- **What the task asks**
Each line in the material below, starting at the one that contains "left ankle: (289, 283)" and ending at the one that contains "left ear: (118, 79)", should be repeated exactly; the pictures should not.

------ Source data ------

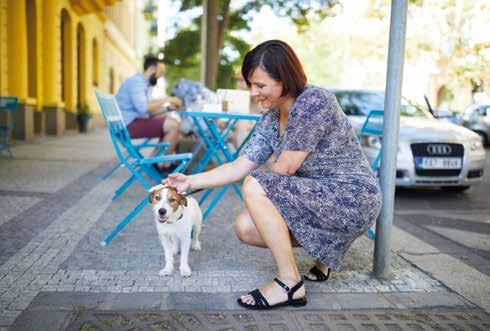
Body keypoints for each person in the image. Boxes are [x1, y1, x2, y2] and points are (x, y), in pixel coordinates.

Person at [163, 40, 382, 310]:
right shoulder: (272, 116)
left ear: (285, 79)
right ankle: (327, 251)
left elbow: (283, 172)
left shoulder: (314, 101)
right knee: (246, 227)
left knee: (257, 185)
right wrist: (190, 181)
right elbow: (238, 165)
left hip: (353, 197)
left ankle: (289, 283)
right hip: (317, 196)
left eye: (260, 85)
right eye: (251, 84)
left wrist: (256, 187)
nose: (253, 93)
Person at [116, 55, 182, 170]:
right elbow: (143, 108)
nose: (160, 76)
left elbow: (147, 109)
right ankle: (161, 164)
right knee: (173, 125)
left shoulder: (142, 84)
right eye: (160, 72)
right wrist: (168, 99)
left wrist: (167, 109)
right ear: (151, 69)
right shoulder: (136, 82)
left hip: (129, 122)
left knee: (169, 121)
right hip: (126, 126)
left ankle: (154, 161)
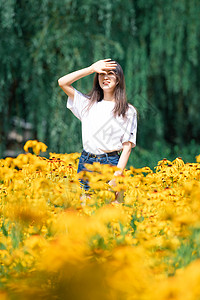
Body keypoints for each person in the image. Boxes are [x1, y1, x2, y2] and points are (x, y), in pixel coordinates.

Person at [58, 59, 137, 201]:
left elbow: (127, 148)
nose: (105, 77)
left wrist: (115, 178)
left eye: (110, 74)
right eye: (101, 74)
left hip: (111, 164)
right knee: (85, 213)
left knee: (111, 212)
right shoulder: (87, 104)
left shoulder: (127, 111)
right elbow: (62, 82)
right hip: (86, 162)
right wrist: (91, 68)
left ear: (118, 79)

------
------ Source data ------

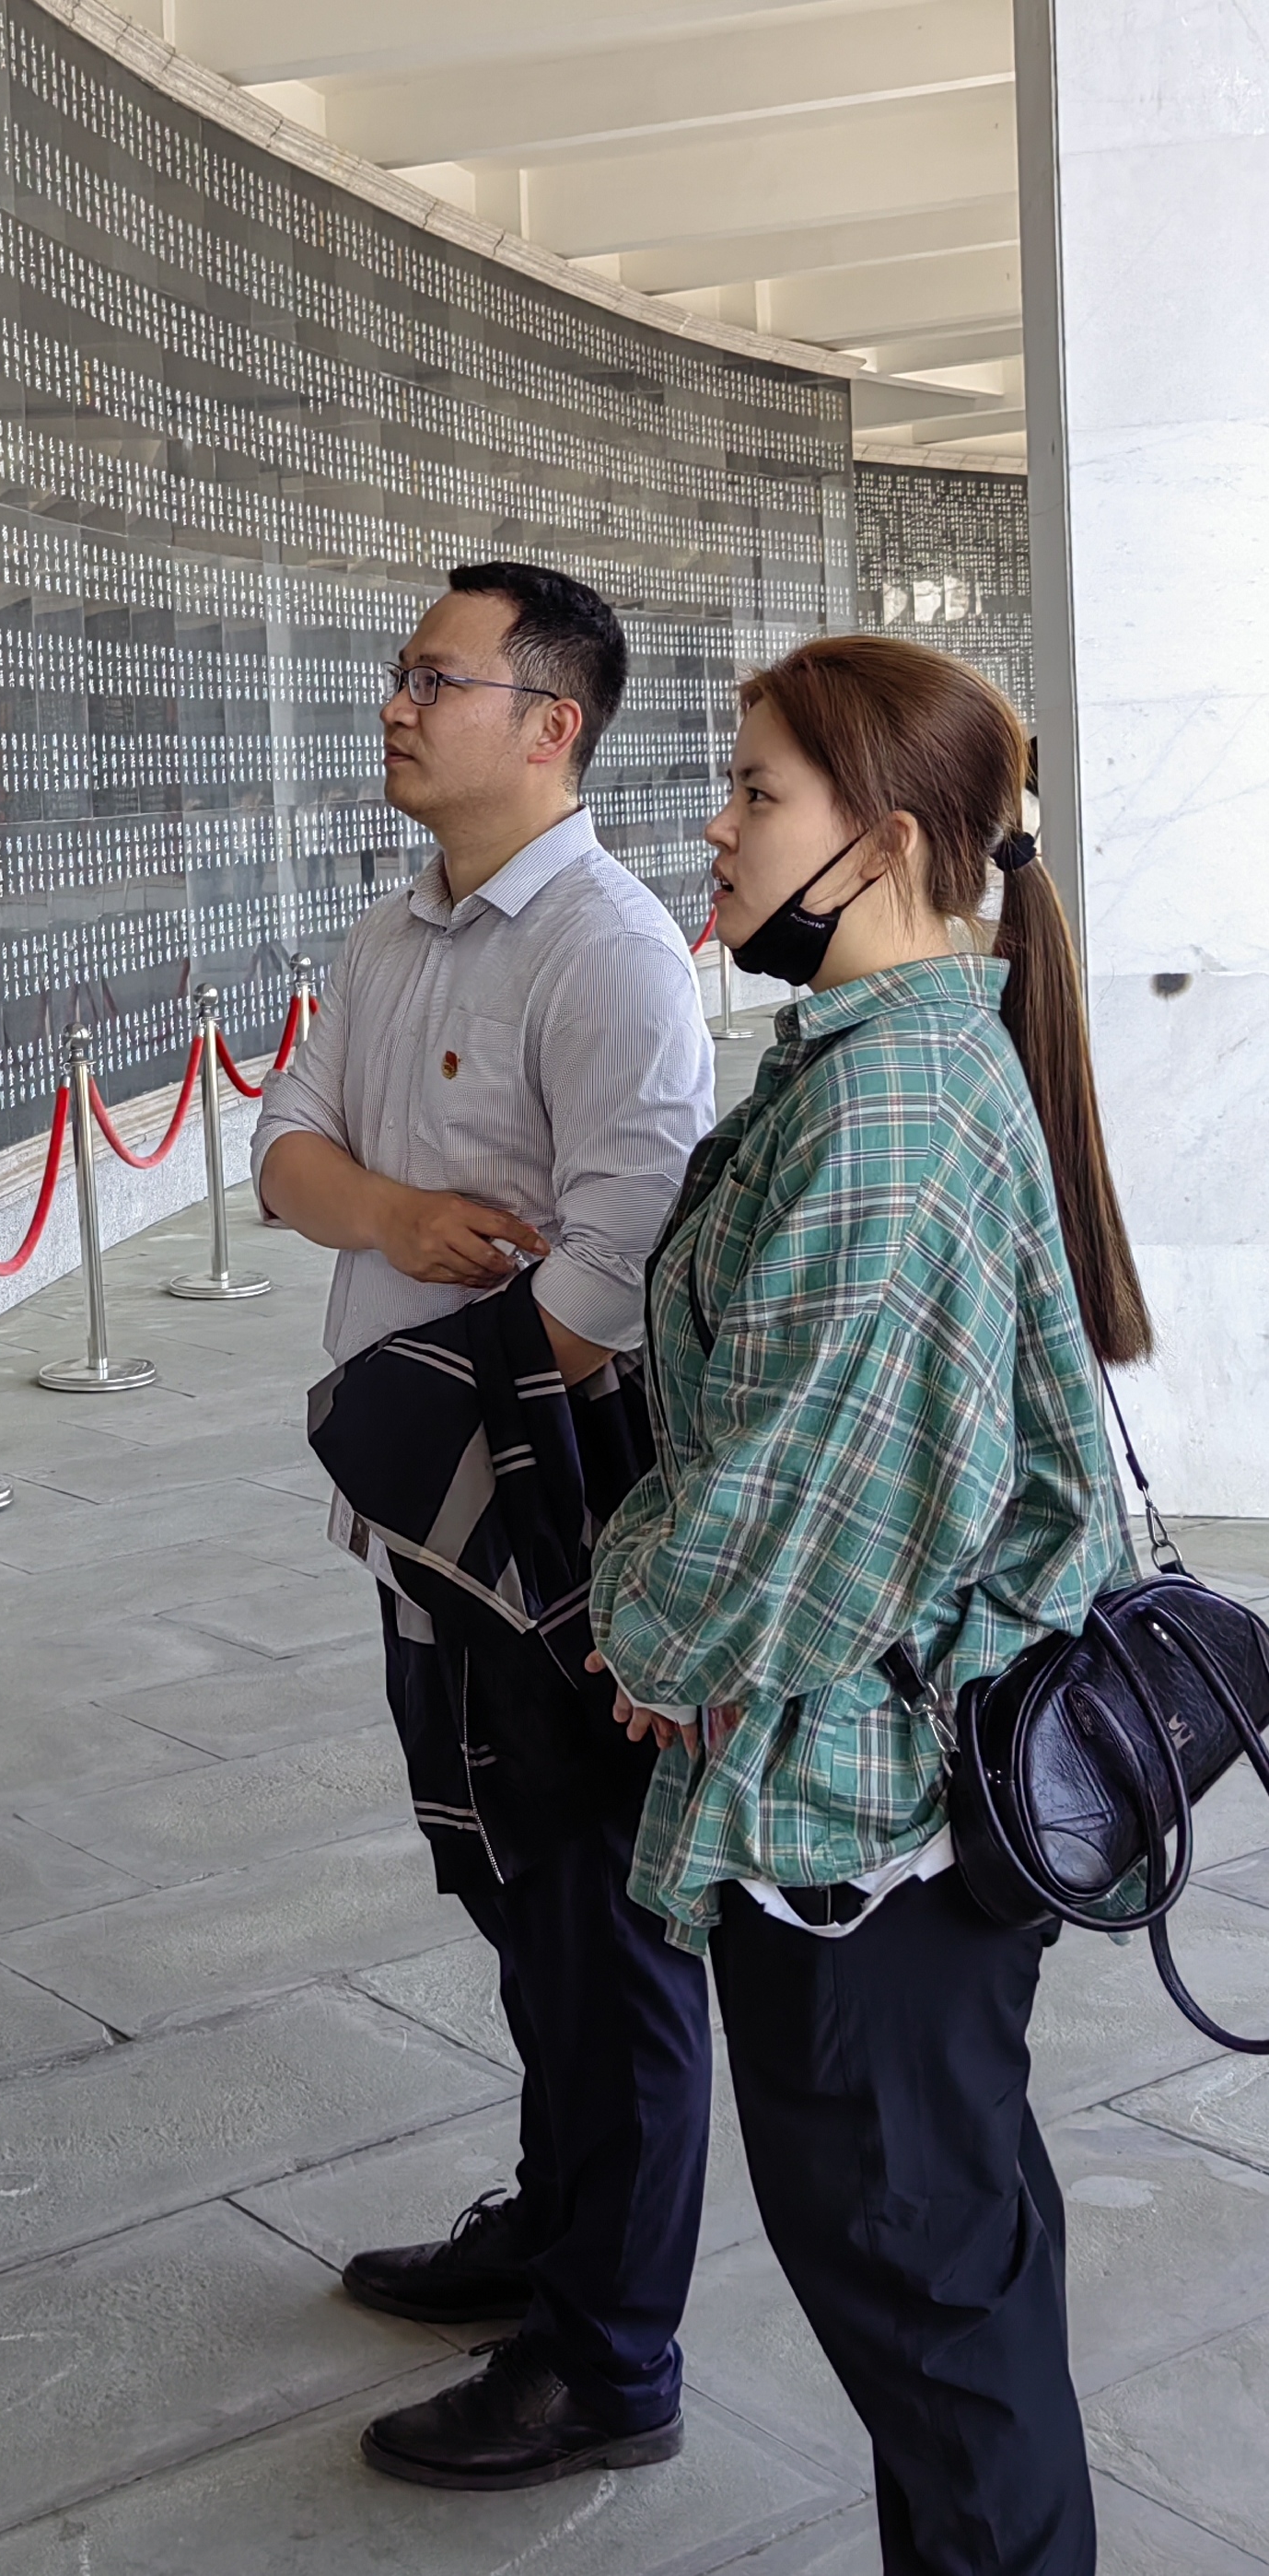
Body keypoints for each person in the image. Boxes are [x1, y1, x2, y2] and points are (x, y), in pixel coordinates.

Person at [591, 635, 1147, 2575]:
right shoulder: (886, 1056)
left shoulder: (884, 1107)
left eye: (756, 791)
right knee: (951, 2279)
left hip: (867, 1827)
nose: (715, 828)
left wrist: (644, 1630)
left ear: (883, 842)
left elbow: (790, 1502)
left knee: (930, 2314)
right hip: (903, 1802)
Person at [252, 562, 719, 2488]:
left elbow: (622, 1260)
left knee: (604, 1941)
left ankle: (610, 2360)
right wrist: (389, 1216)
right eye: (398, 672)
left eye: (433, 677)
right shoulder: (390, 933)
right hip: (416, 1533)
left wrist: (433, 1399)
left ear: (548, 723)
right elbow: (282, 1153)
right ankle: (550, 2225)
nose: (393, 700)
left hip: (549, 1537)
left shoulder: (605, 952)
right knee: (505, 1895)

------

- **Answer to the exercise**
left ankle: (289, 283)
right hip: (317, 196)
left eye: (260, 85)
right eye: (251, 84)
left wrist: (256, 187)
nose: (253, 93)
Person at [116, 55, 182, 170]:
right elbow: (143, 108)
nose: (160, 76)
left elbow: (147, 109)
right ankle: (161, 164)
right knee: (173, 125)
left shoulder: (142, 84)
right eye: (160, 72)
right wrist: (168, 99)
left wrist: (167, 109)
right ear: (151, 69)
right shoulder: (136, 82)
left hip: (129, 122)
left knee: (169, 121)
right hip: (126, 126)
left ankle: (154, 161)
Body keypoints for each person in the image. Boxes are [x1, y1, x2, y2] and points are (x, y), in pixel coordinates.

Person at [58, 59, 137, 201]:
left elbow: (127, 148)
nose: (105, 77)
left wrist: (115, 178)
left eye: (110, 74)
right eye: (101, 74)
left hip: (111, 164)
right knee: (85, 213)
left knee: (111, 212)
right shoulder: (87, 104)
left shoulder: (127, 111)
right elbow: (62, 82)
right hip: (86, 162)
right wrist: (91, 68)
left ear: (118, 79)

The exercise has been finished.